V1 shipped basic hand tracking. V2 needs hands as a primary input modality - gestures, precision, and reliability that rivals controllers.
V2 Hand Tracking Requirements
| Capability | V1 | V2 Target |
|---|---|---|
| Range | 30-50cm | 20-80cm |
| Accuracy | 15mm | 5mm fingertip |
| Latency | 45ms | 20ms |
| Gestures | None | Pinch, grab, point, palm, custom |
| Occlusion handling | Poor | Robust |
| Two-hand tracking | Limited | Full |
Architecture Changes
Depth Sensor Upgrade
V1: 320x240 depth V2: 640x480 depth
4x more depth points = much better hand surface reconstruction.
Additional Camera
Considering a dedicated hand-tracking camera:
- Positioned for optimal hand viewing angle
- Higher frame rate (90Hz vs 30Hz depth)
- Focused on near-field
Trade-off: cost, power, calibration complexity.
Neural Network Upgrade
V1: Custom CNN, 800K parameters V2: Larger model on dedicated NPU, ~5M parameters
NPU enables running a more capable model within power budget.
Gesture Recognition
Gestures are harder than tracking:
Temporal modeling: Gestures are sequences, not frames
- LSTM or Transformer for temporal context
- Gesture boundaries (start/end) are ambiguous
False positive cost: Accidental gestures are worse than missed gestures
- High precision threshold
- Confirmation mechanisms (hold, repeat)
Cultural variation: Gestures mean different things globally
- Configurable gesture sets
- User-trainable custom gestures
V2 Gesture Set (Launch)
- Pinch: Thumb + index fingertip touch → select/confirm
- Grab: Close fist → grab object
- Point: Index extended → cursor/ray
- Palm: Open palm facing device → stop/cancel
- Swipe: Quick hand movement → scroll/navigate
Training Data Strategy
Real Data
- Capture rig with multiple cameras + depth sensors
- 100+ subjects for diversity
- Controlled + natural motions
- Ground truth from marker-based mocap
Synthetic Data
- Procedural hand model with texture/shape variation
- Physics-based grasping poses
- Domain randomization for robustness
- 10x scale vs real data
Semi-Supervised
- Large unlabeled video datasets
- Learn from consistency (same hand, different views)

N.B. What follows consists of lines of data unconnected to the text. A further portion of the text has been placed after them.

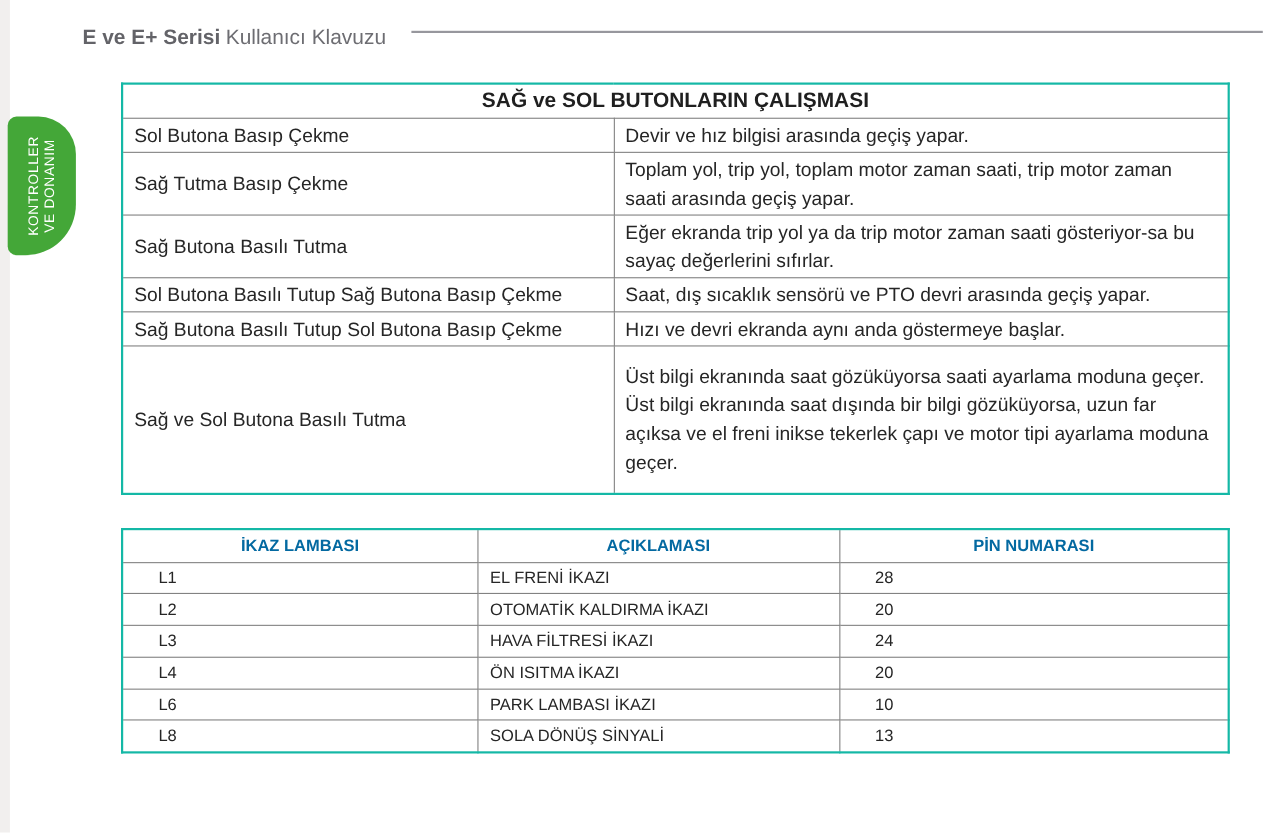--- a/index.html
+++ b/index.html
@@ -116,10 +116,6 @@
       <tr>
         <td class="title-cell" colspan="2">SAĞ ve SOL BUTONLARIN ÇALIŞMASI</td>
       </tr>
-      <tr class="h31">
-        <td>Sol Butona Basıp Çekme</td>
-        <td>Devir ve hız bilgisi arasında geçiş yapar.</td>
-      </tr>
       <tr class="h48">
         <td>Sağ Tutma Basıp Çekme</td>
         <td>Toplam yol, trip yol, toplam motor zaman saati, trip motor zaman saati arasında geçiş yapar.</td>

- Self-training on high-confidence predictions
Interaction Design Feedback
Working with UX team on what users actually want:
- Direct manipulation feels most natural
- Gestures for mode switches, not continuous control
- Hand fatigue ("gorilla arm") limits extended use
- Audio/haptic feedback essential for gesture confirmation
The best hand tracking is invisible - users think about the action, not the hand.